Binalarda iyi malzeme ve doğru proje, hayat kurtarır

Uzmanlar depreme dayanıklı bina inşa ederken mutlaka zemin etüdü yapılması, zemine uygun proje hazırlanması, projeye uygun temel seçimi ve kaliteli malzemelerin kullanılması konusunda vatandaşları uyarıyor.

03 Kasım 2011, AHDER- Sakarya Üniversitesi İnşaat Mühendisliği Bölüm Başkanı Prof. Dr. Kemalettin Yılmaz, yapı tekniklerine uyulması halinde yüksek katlı binaların depremde yıkılmasının önlenebileceğini söyledi. İnşaatın başlangıç aşamasında zemin etüdü çalışmasının önem taşıdığını belirten Yılmaz, “Yumuşak bir zeminse yeteri kadar hafriyat alıp, temeli aşağı indirmeniz lazım.
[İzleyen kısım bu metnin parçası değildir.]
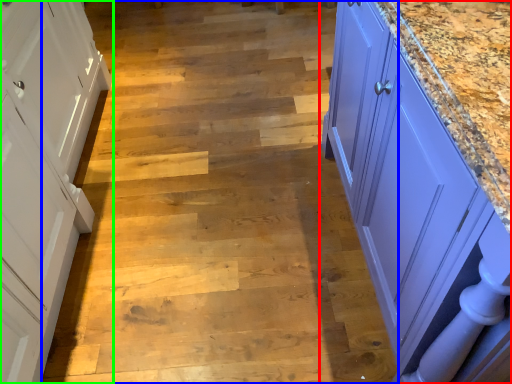
Question: Estimate the real-world distances between objects in this image. Which object is farther from countertop (highlighted by a red box), stair (highlighted by a blue box) or cabinetry (highlighted by a green box)?

Choices:
 (A) stair
 (B) cabinetry

Answer: (B)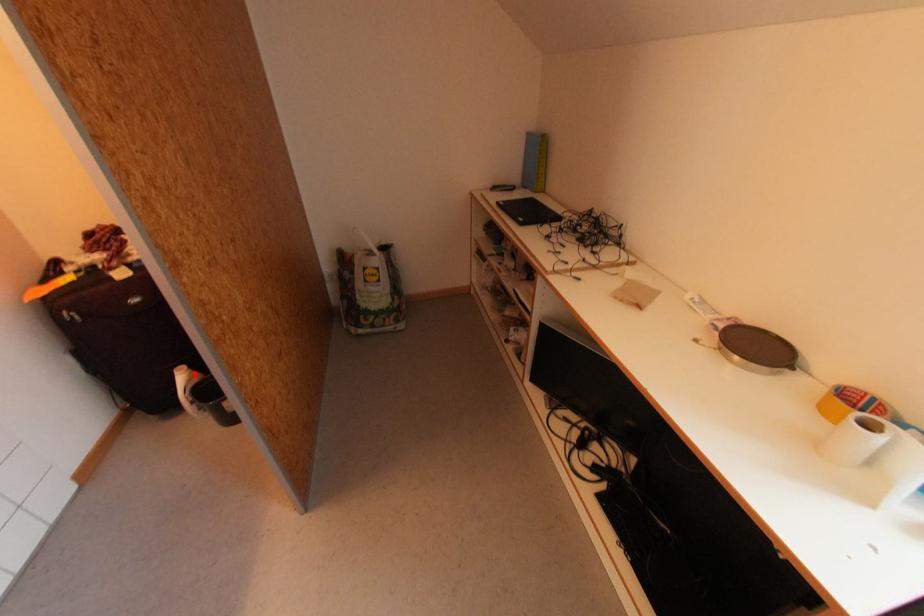
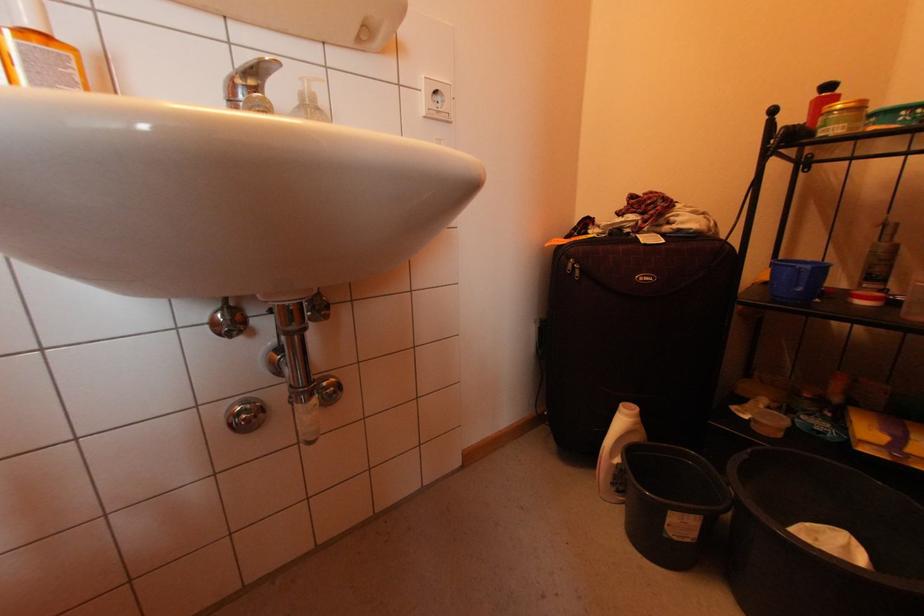
Question: I am providing you with two images of the same scene from different viewpoints. A red point is shown in image1. For the corresponding object point in image2, is it positioned nearer or farther from the camera?

Choices:
 (A) Nearer
 (B) Farther

Answer: (B)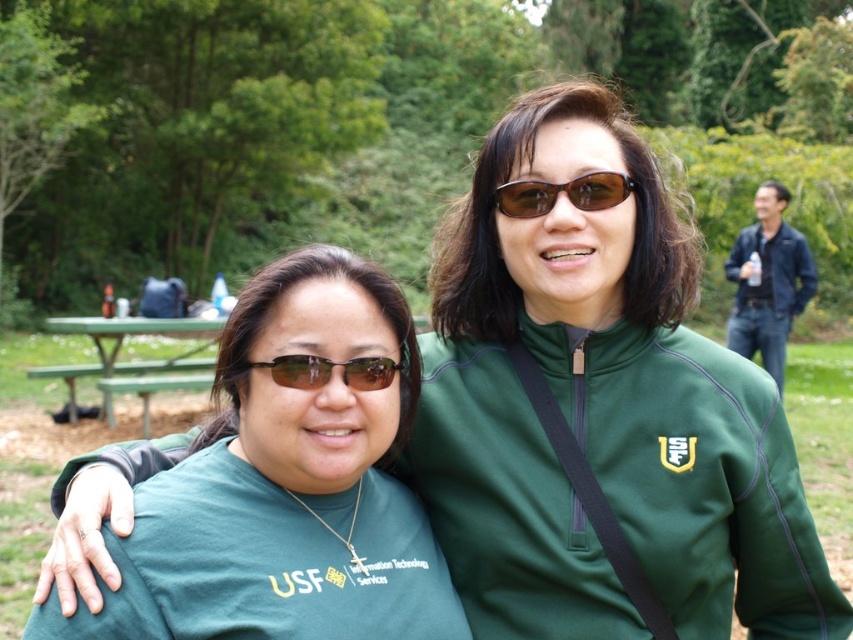
Question: Considering the real-world distances, which object is closest to the matte black sunglasses at center?

Choices:
 (A) green painted wood picnic table at lower left
 (B) green matte shirt at center

Answer: (B)

Question: Among these objects, which one is farthest from the camera?

Choices:
 (A) matte black sunglasses at center
 (B) black leather jacket at upper right

Answer: (B)

Question: Which point is closer to the camera?

Choices:
 (A) green matte shirt at center
 (B) green painted wood picnic table at lower left
 (C) brown matte sunglasses at center

Answer: (A)

Question: Is green matte shirt at center thinner than matte black sunglasses at center?

Choices:
 (A) yes
 (B) no

Answer: (B)

Question: Observing the image, what is the correct spatial positioning of green matte shirt at center in reference to black leather jacket at upper right?

Choices:
 (A) left
 (B) right

Answer: (A)

Question: Considering the relative positions of green matte shirt at center and brown matte sunglasses at center in the image provided, where is green matte shirt at center located with respect to brown matte sunglasses at center?

Choices:
 (A) right
 (B) left

Answer: (B)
Proje simetrik, düzgün ve anlaşılabilir olmalı. Taşıyıcı sistemde özelikle perde ve kolon boyutları yeterli olacak. Binanın zemini ve projesine uygun temel tipi seçilmeli. Temel aşamasında su yalıtımı ve korozyon önemlidir. Betonarmede en önemli problemlerden birisi demirin paslanmasıdır. Demir korozyona uğrayınca demirle beton arasındaki ilişki kayboluyor. Demir paslanıp kesit kaybına uğruyor, genleşerek betonu çatlatıyor ve iki malzemenin birbirine bağlanması ortadan kalkıyor. Neticede betonarmenin yekpare davranışı ortadan kalkarak, küçük bir etki altında bina yıkılabiliyor” dedi.
Temeli uzun süre nem altında kalan binalarda meydana gelen korozyonun yıkılmaya neden olan etkenlerin başında geldiğine dikkati çeken Yılmaz, bina temelinin su basma seviyesinin üstüne kadar su yalıtım katmanlarıyla sarılması gerektiğini ifade etti.
Van’daki depremde yıkılan binaların betonlarının kurabiye gibi ufalandığına işaret eden Yılmaz, “Kiriş deforme olmadan betonlar dağılmış, halbuki kirişin deforme olması lazım. Deprem esnasında betonun direnç göstermesi ve bu mücadeleye katkı sağlaması lazımdı. Aynen birliğin savaşa katılmadan teslim olması gibi. Beton kalitesi bir süreçtir. Hem betonu satın alırken C30’un altına beton kullanmamak, hem betonu kalıba yerleştirirken ve sıkıştırırken kurallara uygun şekilde hareket etmek gerekiyor. Ayrıca, betonu en az bir hafta süreyle ıslak tutmak gerekiyor” diye konuştu.
Binalarda kullanılan betonun kalitesinin depremden korunmak için alınacak önlemlerin başında geldiğini ifade eden Yılmaz, şöyle konuştu: “Beton kullanırken en az C30 standardında beton kullanılması lazım. Proje çok zorsa, donatı yoğunluğu fazla, kalıp darsa, narin kesitli bir projeyse o zaman kendinden yerleşen beton çeşidi kullanılmalı. Hiçbir vibratör kullanılmadan, beton kendi ağırlığıyla yayıp yerleşiyor. Günümüzde bu teknoloji artık üretilebiliyor”.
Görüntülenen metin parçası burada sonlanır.